Problem statement — The records that follow must be transcribed in full, without any change.

Task inputs —
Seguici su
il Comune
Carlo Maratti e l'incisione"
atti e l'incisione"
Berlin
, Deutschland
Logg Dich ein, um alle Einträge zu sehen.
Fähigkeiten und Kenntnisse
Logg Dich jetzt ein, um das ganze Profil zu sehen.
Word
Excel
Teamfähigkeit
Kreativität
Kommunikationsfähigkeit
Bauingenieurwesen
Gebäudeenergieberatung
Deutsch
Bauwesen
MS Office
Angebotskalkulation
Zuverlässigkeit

Result of the task —
Seguici su
il Comune
Carlo Maratti e l'incisione"
atti e l'incisione"
Berlin
, Deutschland
Logg Dich ein, um alle Einträge zu sehen.
Fähigkeiten und Kenntnisse
Logg Dich jetzt ein, um das ganze Profil zu sehen.
Word
Excel
Teamfähigkeit
Kreativität
Kommunikationsfähigkeit
Bauingenieurwesen
Gebäudeenergieberatung
Deutsch
Bauwesen
MS Office
Angebotskalkulation
Zuverlässigkeit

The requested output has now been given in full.